Load Input Data using all the Dask CUDA Workers
In the example notebook, the input is ingested by calling the function read_with_filter defined in the file rapids_scanpy_funcs.py:
python3 >>> input_file = "1M_brain_cells_10X.sparse.h5ad" python3 >>> min_genes_per_cell = 200 python3 >>> max_genes_per_cell = 6000 python3 >>> dask_sparse_arr, genes, query = rapids_scanpy_funcs.read_with_filter(client, ... input_file, ... min_genes_per_cell=min_genes_per_cell, ... max_genes_per_cell=max_genes_per_cell, ... partial_post_processor=partial_post_processor)

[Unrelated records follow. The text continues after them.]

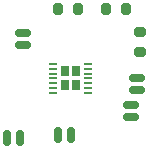
<source format=gbr>
%TF.GenerationSoftware,KiCad,Pcbnew,7.0.10*%
%TF.CreationDate,2024-05-03T14:58:40-07:00*%
%TF.ProjectId,ECE_196_proj_shem,4543455f-3139-4365-9f70-726f6a5f7368,rev?*%
%TF.SameCoordinates,Original*%
%TF.FileFunction,Paste,Top*%
%TF.FilePolarity,Positive*%
%FSLAX46Y46*%
G04 Gerber Fmt 4.6, Leading zero omitted, Abs format (unit mm)*
G04 Created by KiCad (PCBNEW 7.0.10) date 2024-05-03 14:58:40*
%MOMM*%
%LPD*%
G01*
G04 APERTURE LIST*
G04 Aperture macros list*
%AMRoundRect*
0 Rectangle with rounded corners*
0 $1 Rounding radius*
0 $2 $3 $4 $5 $6 $7 $8 $9 X,Y pos of 4 corners*
0 Add a 4 corners polygon primitive as box body*
4,1,4,$2,$3,$4,$5,$6,$7,$8,$9,$2,$3,0*
0 Add four circle primitives for the rounded corners*
1,1,$1+$1,$2,$3*
1,1,$1+$1,$4,$5*
1,1,$1+$1,$6,$7*
1,1,$1+$1,$8,$9*
0 Add four rect primitives between the rounded corners*
20,1,$1+$1,$2,$3,$4,$5,0*
20,1,$1+$1,$4,$5,$6,$7,0*
20,1,$1+$1,$6,$7,$8,$9,0*
20,1,$1+$1,$8,$9,$2,$3,0*%
G04 Aperture macros list end*
%ADD10RoundRect,0.200000X-0.200000X-0.275000X0.200000X-0.275000X0.200000X0.275000X-0.200000X0.275000X0*%
%ADD11R,0.700000X0.970000*%
%ADD12R,0.700000X0.250000*%
%ADD13RoundRect,0.200000X-0.275000X0.200000X-0.275000X-0.200000X0.275000X-0.200000X0.275000X0.200000X0*%
%ADD14RoundRect,0.165000X0.165000X0.475000X-0.165000X0.475000X-0.165000X-0.475000X0.165000X-0.475000X0*%
%ADD15RoundRect,0.165000X-0.475000X0.165000X-0.475000X-0.165000X0.475000X-0.165000X0.475000X0.165000X0*%
%ADD16RoundRect,0.165000X-0.165000X-0.475000X0.165000X-0.475000X0.165000X0.475000X-0.165000X0.475000X0*%
%ADD17RoundRect,0.165000X0.475000X-0.165000X0.475000X0.165000X-0.475000X0.165000X-0.475000X-0.165000X0*%
G04 APERTURE END LIST*
D10*
%TO.C,R4*%
X151829000Y-85090000D03*
X153479000Y-85090000D03*
%TD*%
D11*
%TO.C,U1*%
X152425000Y-90390000D03*
X152425000Y-91565000D03*
X153320000Y-90390000D03*
X153320000Y-91565000D03*
D12*
X151395000Y-89777500D03*
X151395000Y-90177500D03*
X151395000Y-90577500D03*
X151395000Y-90977500D03*
X151395000Y-91377500D03*
X151395000Y-91777500D03*
X151395000Y-92177500D03*
X154345000Y-92177500D03*
X154345000Y-91777500D03*
X154345000Y-91377500D03*
X154345000Y-90977500D03*
X154345000Y-90577500D03*
X154345000Y-90177500D03*
X154345000Y-89777500D03*
%TD*%
D13*
%TO.C,R1*%
X158750000Y-87059000D03*
X158750000Y-88709000D03*
%TD*%
D14*
%TO.C,C2*%
X148622000Y-96012000D03*
X147542000Y-96012000D03*
%TD*%
D15*
%TO.C,C5*%
X157988000Y-93186000D03*
X157988000Y-94266000D03*
%TD*%
D10*
%TO.C,R2*%
X155893000Y-85090000D03*
X157543000Y-85090000D03*
%TD*%
D16*
%TO.C,C4*%
X151860000Y-95758000D03*
X152940000Y-95758000D03*
%TD*%
D15*
%TO.C,C3*%
X158496000Y-90900000D03*
X158496000Y-91980000D03*
%TD*%
D17*
%TO.C,C1*%
X148844000Y-88170000D03*
X148844000Y-87090000D03*
%TD*%
M02*

</source>
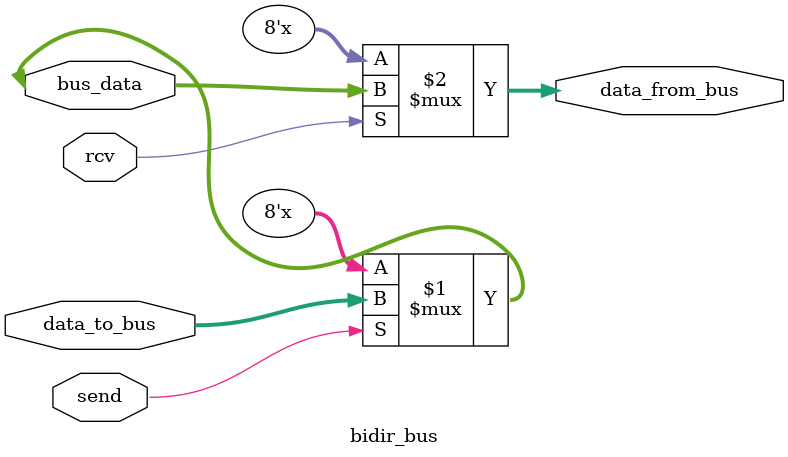
<source format=v>
`timescale 1ns / 1ps


module bidir_bus(
    input send,
    input [7:0] data_to_bus,
    input rcv,
    output [7:0] data_from_bus,
    inout [7:0] bus_data
    );

    assign bus_data = (send) ? data_to_bus : 8'bzz; // send data to bus when send is high
    assign data_from_bus = (rcv) ? bus_data : 8'bzz;

endmodule

</source>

This function first opens the h5 file to find out the total number of cells, then defines the batch of data read by each worker accordingly. The parallel read is initiated by calling dask.array.from_delayed which in turn launches all the individual reads. Every read fetches a piece of data no more than the default batch size of 50000. Given the input file contains 1306127 cell records, all of the first 26 tasks read info from 50000 cells while the 27th read fetches the remaining 6127. By modifying the batch size, you can minimise the time spent for data ingestion. Below is a benchmark showing the batch size and associated normalised read walltime:
batch size | 10000 | 25000 | 50000 | 73000 | 100000 | 165000 | 200000 |
---|---|---|---|---|---|---|---|
normalised read walltime | 1.084 | 0.990 | 1 | 1.006 | 1.050 | 1.038 | 1.114 |
If data ingestion takes a considerable amount of time in your production jobs, you might want to go through this optimisation carefully. In general, IO operations can benefit from a larger batch size on Lustre filesystems as too many small reads and writes can result in very poor performance in terms of both efficiency and robustness. However, in the case of larger batch sizes leading to workload imbalance, the overall read walltime increases as the entire IO has to wait for the last task to finish. For example, from our benchmark above, a batch size of 200K results in 7 read tasks scheduled on 2 workers and it's very likely that one worker has to wait for the other while it performs the fourth read task.
Even though read_with_filter does more than IO operations, the trend is clear that time spent in IO dominants the overall overhead.
Run Data Analysis on Multiple GPUs
There are several computational intensive tasks in this notebook and we take PCA as an example to show how to run it on multiple GPUs on Gadi.
In the notebook, there are two PCA decomposition functions shipped with the `cuML` package:
from cuml.decomposition import PCA from cuml.dask.decomposition import PCA
Only the cuml.dask.decompostiton package runs on multiple GPUs. You can find similar functions in this section of the cuml API references.
Save Plots to Files
The example notebook can visualise the cluster results with plots. Given the current interactive job has no display set, the following modification to save the plots to files is necessary. Once the results are saved to a file, you can download this file to your local PC and inspect the results:
python3 >>> sc.pl.tsne(adata, color=["kmeans"],show=False,save="_kmeans.pdf")
The code above tells the scanpy plotting tool not to show the figure but instead, save it to a pdf file. Once it finishes writing, this image can be found under `figures/tsne_kmeans.pdf` inside your working directory.